Seat Vibration Absorbers; Anti-Theft Pedals

First up is the stowable and extensible pedal tube, also removable with a quick release as an anti-theft device. If you don't have any pedals, you can't ride away with it (and it's a little heavy to carry very far).

Originally, I was just going to try calculating out the right length and angle needed for the pedal tube to put the pedals where I would be better off with them at, and weld the tube to the front headstock at whatever that came out to be, and fix it if I had to later. Then I decided it would not only be better to be able to adjust both length and angle (especially since this is my first recumbent), but that I could also set it up to be removable to make one more anti-theft device.

I decided that using the bottom bracket and the seat tube still welded to it, along with the seatpost clamp, would be the easiest way of doing it. I also left a little bit of the bottom rear tubes with the kickstand plate on the bottom bracket, so I could use it later as a mounting point for things way out front, like lights or more likely a fairing. This way I could just use a seatpost bolted or welded to a bracket of some kind on the front headstock to secure it to the bike.

I had been planning to just weld a couple of flat tabs to the front headstock above the wheel fork, so that the tube could be bolted to those. However, in staring at an old seat while cutting some other parts, I had an idea.

I could use the heavy pre-shaped rod from the bottom of one of my zillions (not really) of old seats, weld that rod to the headstock instead, and use the actual seat-mounting hardware (bolt and clamps) to secure the seatpost to the headstock.

It turned out not to be quite as easy as I'd thought, because the shaped rod is very hard to bend (so much so that it broke before bending when I tried it in a vise), so a bit of creative thought was needed. It would not sit properly against the side or front of the headstock/downtube if I used it the same way it was used in the seat itself. However, if I used the left side rod on the right side, and the right side on the left side, cutting off the entire U-piece that goes to the front narrow part of the seat, I could then easily weld at two points as shown in the pics above, and still have the jutting ends of the rods properly align and mate with the seat-mounting hardware.

* Dataset records *

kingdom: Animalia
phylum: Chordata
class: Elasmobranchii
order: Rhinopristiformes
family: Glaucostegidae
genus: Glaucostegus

* Exercise goal *
Reproduce, word for word, the stretch of the pedal tube text from "I had been planning" through "had an idea.". The records aren't needed for this.

* Response to this exercise *
I had been planning to just weld a couple of flat tabs to the front headstock above the wheel fork, so that the tube could be bolted to those. However, in staring at an old seat while cutting some other parts, I had an idea.